| Records to use |
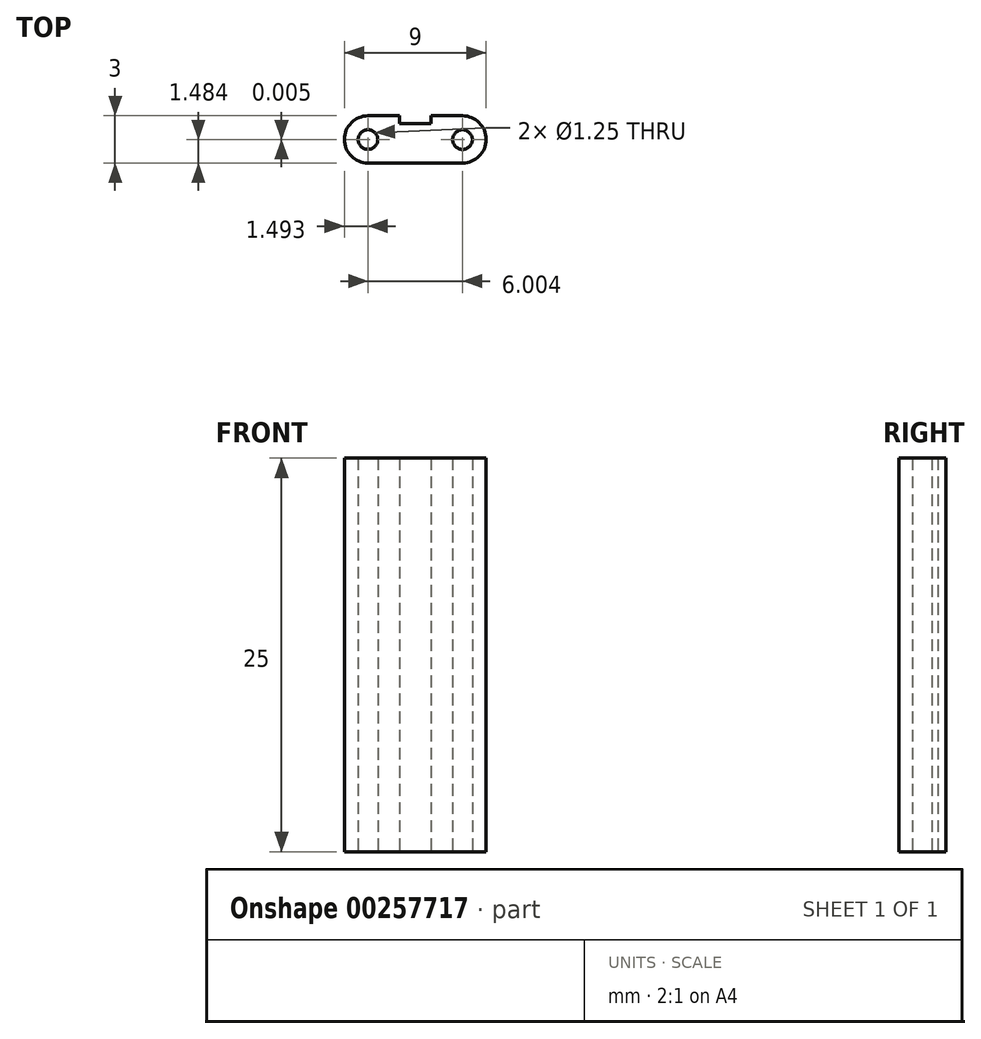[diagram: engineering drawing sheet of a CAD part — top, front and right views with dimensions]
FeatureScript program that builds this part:
annotation { "Feature Type Name" : "Feature", "Feature Type Description" : "" }
export const myFeature = defineFeature(function(context is Context, id is Id, definition is map)
    precondition{}
    {
        {
            var Q0;
            Q0=qCreatedBy(makeId("Top.planeOp"),FACE);
            var sketch = newSketch(context, id + "F0", { "sketchPlane" : qUnion([Q0])});
            skLineSegment(sketch, "E0", {"start": v(-5.82, -24.93) * mm, "end": v(0.18, -24.93) * mm});
            skLineSegment(sketch, "E1", {"start": v(-5.82, -21.93) * mm, "end": v(-3.82, -21.93) * mm});
            skLineSegment(sketch, "E2", {"start": v(0.18, -21.93) * mm, "end": v(-1.82, -21.93) * mm});
            skLineSegment(sketch, "E3", {"start": v(-3.82, -21.93) * mm, "end": v(-3.82, -22.43) * mm});
            skLineSegment(sketch, "E4", {"start": v(-3.82, -22.43) * mm, "end": v(-1.82, -22.43) * mm});
            skLineSegment(sketch, "E5", {"start": v(-1.82, -22.43) * mm, "end": v(-1.82, -21.93) * mm});
            skCircle(sketch, "E6", {"center": v(-5.83, -23.44) * mm, "radius": 0.62 * mm});
            skCircle(sketch, "E7", {"center": v(0.18, -23.45) * mm, "radius": 0.62 * mm});
            skArc(sketch, "E8", {"start": v(0.18, -24.93) * mm, "mid": v(1.68, -23.43) * mm, "end": v(0.18, -21.93) * mm});
            skArc(sketch, "E9", {"start": v(-5.82, -21.93) * mm, "mid": v(-7.32, -23.43) * mm, "end": v(-5.82, -24.93) * mm});
            skSolve(sketch);
        }
        {
            var Q0;
            Q0=makeQuery(id+"F0.imprint","IMPRINT",FACE,{"disambiguationData":[TD([[makeQuery(id+"F0.imprint","IMPRINT",EDGE,{"derivedFrom":sQuery(id+"F0.wireOp",EDGE,"E0")}),1.0]])]});
            extrude(context, id + "F1", {"entities" : qUnion([Q0]), "depth" : 25 * mm});
        }
    });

| Task statement |
Retype all the rows above character for character, leaving the picture out of your answer.

| Response |
[diagram: engineering drawing sheet of a CAD part — top, front and right views with dimensions]
FeatureScript program that builds this part:
annotation { "Feature Type Name" : "Feature", "Feature Type Description" : "" }
export const myFeature = defineFeature(function(context is Context, id is Id, definition is map)
    precondition{}
    {
        {
            var Q0;
            Q0=qCreatedBy(makeId("Top.planeOp"),FACE);
            var sketch = newSketch(context, id + "F0", { "sketchPlane" : qUnion([Q0])});
            skLineSegment(sketch, "E0", {"start": v(-5.82, -24.93) * mm, "end": v(0.18, -24.93) * mm});
            skLineSegment(sketch, "E1", {"start": v(-5.82, -21.93) * mm, "end": v(-3.82, -21.93) * mm});
            skLineSegment(sketch, "E2", {"start": v(0.18, -21.93) * mm, "end": v(-1.82, -21.93) * mm});
            skLineSegment(sketch, "E3", {"start": v(-3.82, -21.93) * mm, "end": v(-3.82, -22.43) * mm});
            skLineSegment(sketch, "E4", {"start": v(-3.82, -22.43) * mm, "end": v(-1.82, -22.43) * mm});
            skLineSegment(sketch, "E5", {"start": v(-1.82, -22.43) * mm, "end": v(-1.82, -21.93) * mm});
            skCircle(sketch, "E6", {"center": v(-5.83, -23.44) * mm, "radius": 0.62 * mm});
            skCircle(sketch, "E7", {"center": v(0.18, -23.45) * mm, "radius": 0.62 * mm});
            skArc(sketch, "E8", {"start": v(0.18, -24.93) * mm, "mid": v(1.68, -23.43) * mm, "end": v(0.18, -21.93) * mm});
            skArc(sketch, "E9", {"start": v(-5.82, -21.93) * mm, "mid": v(-7.32, -23.43) * mm, "end": v(-5.82, -24.93) * mm});
            skSolve(sketch);
        }
        {
            var Q0;
            Q0=makeQuery(id+"F0.imprint","IMPRINT",FACE,{"disambiguationData":[TD([[makeQuery(id+"F0.imprint","IMPRINT",EDGE,{"derivedFrom":sQuery(id+"F0.wireOp",EDGE,"E0")}),1.0]])]});
            extrude(context, id + "F1", {"entities" : qUnion([Q0]), "depth" : 25 * mm});
        }
    });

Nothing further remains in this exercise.